§ What is being asked:
A line belongs in the answer if it contains "back"; copy every such line from the entries below.

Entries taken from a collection
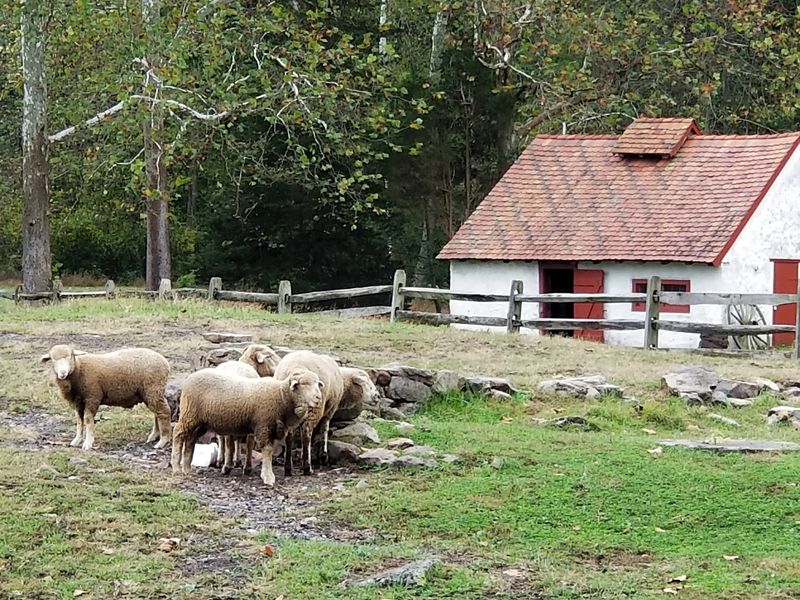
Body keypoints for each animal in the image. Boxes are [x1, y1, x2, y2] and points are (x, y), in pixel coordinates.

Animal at [40, 344, 171, 451]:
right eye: (53, 359)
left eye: (70, 356)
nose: (62, 373)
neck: (79, 369)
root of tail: (164, 361)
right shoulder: (78, 402)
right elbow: (79, 421)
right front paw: (77, 440)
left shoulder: (92, 397)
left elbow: (88, 420)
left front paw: (88, 443)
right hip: (149, 393)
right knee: (157, 414)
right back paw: (154, 436)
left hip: (153, 389)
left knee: (164, 412)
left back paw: (163, 440)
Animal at [170, 367, 324, 486]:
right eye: (304, 383)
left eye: (318, 384)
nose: (318, 398)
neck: (281, 397)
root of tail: (190, 378)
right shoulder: (263, 425)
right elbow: (267, 450)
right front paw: (268, 477)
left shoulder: (272, 428)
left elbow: (270, 451)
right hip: (189, 413)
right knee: (178, 433)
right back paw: (176, 467)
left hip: (200, 421)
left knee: (190, 439)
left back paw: (187, 469)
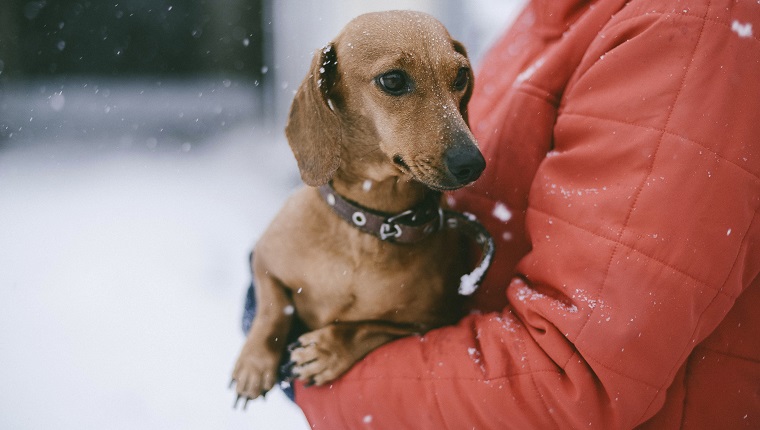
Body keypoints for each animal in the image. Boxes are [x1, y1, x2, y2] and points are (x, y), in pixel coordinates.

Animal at [229, 10, 486, 406]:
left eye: (460, 76)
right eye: (393, 80)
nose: (472, 163)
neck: (368, 224)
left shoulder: (428, 322)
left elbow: (370, 328)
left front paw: (327, 349)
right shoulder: (263, 258)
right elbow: (272, 308)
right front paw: (254, 364)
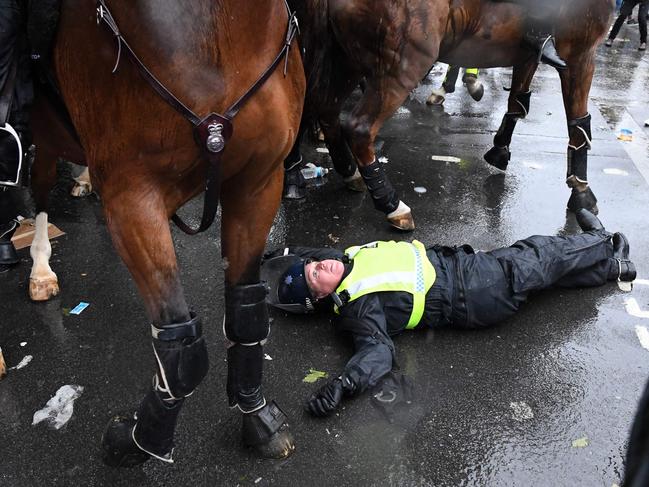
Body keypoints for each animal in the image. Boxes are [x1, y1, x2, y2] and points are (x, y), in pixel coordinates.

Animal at [28, 0, 306, 466]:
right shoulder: (133, 199)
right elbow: (183, 345)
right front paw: (140, 440)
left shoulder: (259, 182)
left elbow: (246, 313)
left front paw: (256, 415)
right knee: (40, 191)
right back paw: (40, 267)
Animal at [288, 0, 612, 231]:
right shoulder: (580, 55)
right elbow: (578, 125)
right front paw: (582, 193)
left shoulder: (528, 57)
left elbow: (517, 104)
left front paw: (499, 150)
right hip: (401, 66)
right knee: (358, 127)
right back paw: (392, 204)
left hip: (345, 61)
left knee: (321, 107)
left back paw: (346, 172)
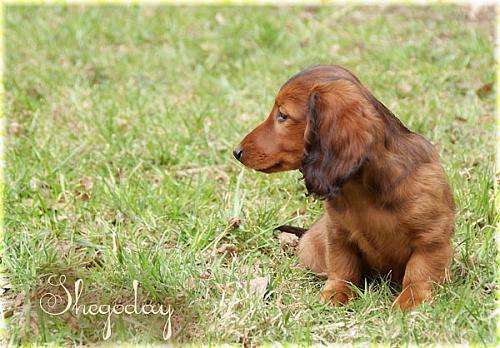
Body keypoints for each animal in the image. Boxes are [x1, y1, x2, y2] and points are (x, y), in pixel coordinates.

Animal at [232, 65, 456, 310]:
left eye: (282, 115)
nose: (236, 152)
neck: (363, 190)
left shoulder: (431, 237)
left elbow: (419, 271)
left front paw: (412, 299)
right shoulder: (338, 233)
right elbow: (343, 267)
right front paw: (335, 293)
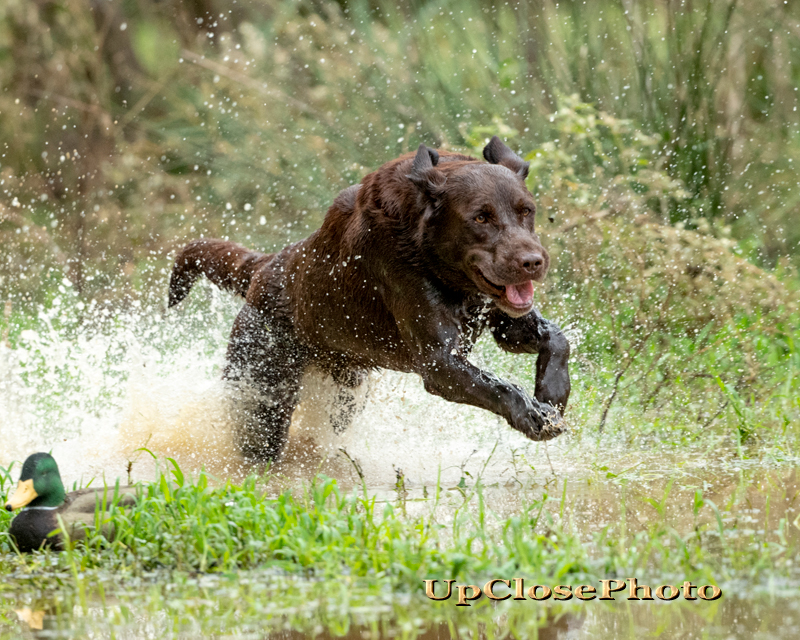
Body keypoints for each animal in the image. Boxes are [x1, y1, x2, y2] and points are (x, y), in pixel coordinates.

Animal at [167, 138, 568, 462]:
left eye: (526, 211)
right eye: (481, 217)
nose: (533, 262)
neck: (427, 251)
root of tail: (263, 269)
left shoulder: (502, 322)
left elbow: (557, 338)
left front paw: (553, 394)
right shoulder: (439, 363)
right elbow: (501, 387)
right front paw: (533, 415)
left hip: (344, 394)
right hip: (263, 391)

§ Result below:
right back paw: (154, 436)
left back paw: (163, 440)
right back paw: (176, 467)
left back paw: (187, 469)
right back paw: (40, 267)
right back paw: (392, 204)
left back paw: (346, 172)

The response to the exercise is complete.